3. Save all your bookmarks from your web browser. This is easy to do, and will save you a lot of frustration if your browser fries. You can also save your bookmarks online at sites like Delicious.

4. Save files often as you work on them. I can't tell you how many times people have cried to me that they lost a half an hour or more of work because their program quit on them and they hadn't saved. My response is always the same: SAVE OFTEN. I hit the save button about once every three minutes, by habit.

5. Use a program such as Retrospect to auto-backup your files. There are several good programs that do this - you set it up once to automatically make a backup of all your computer's or server's files to an external drive, then let it run on its own. We have ours set up to backup every night at 10pm, and we switch out the external drive every other week. The drive not in use comes home with me - so that if there's ever a disaster or theft at the office, we still have a backup of our entire server.

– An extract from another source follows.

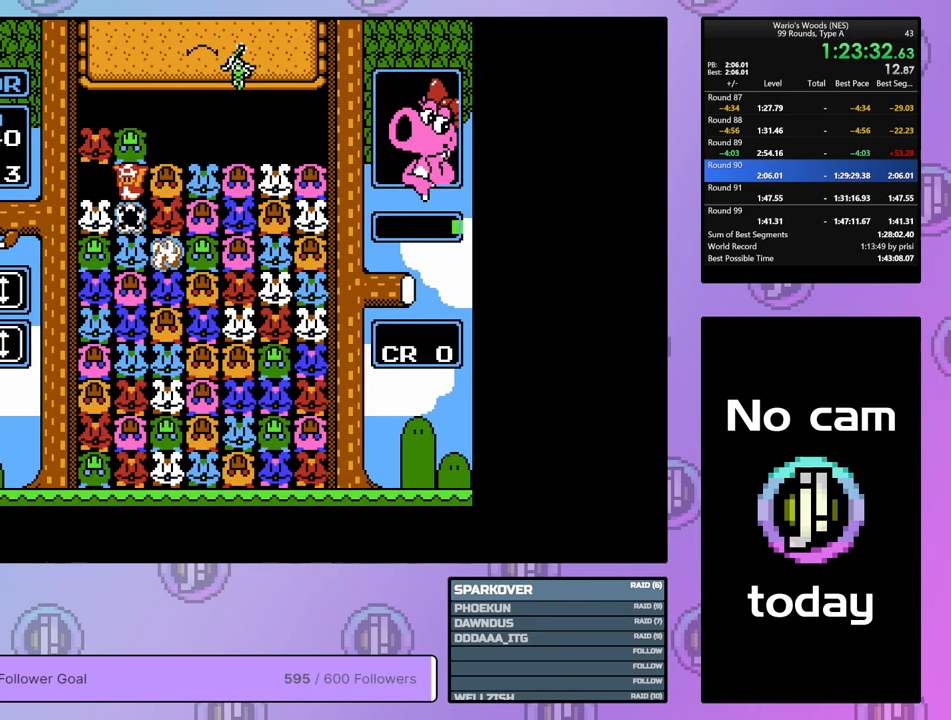
{"buttons": [], "events": [[300, "DPAD_RIGHT", "down"], [400, "DPAD_RIGHT", "up"]]}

6. Too much is never too much. I have one computer at home and one at work. Between the two, I have two Firewire drives, a USB drive, three USB flash drives, and a stack of CDs with backups on them. When my home computer died a few weeks ago, I didn't have to worry about a thing because I had a two-day old backup of the entire hard drive on my Firewire. I also save copies of the most important files to my ftp site - so if some catastrophe wipes out all my machines, I still have a backup on the Internet.

Remember to save often and backup frequently, and you'll save yourself a lot of time, money and heartaches in the long run.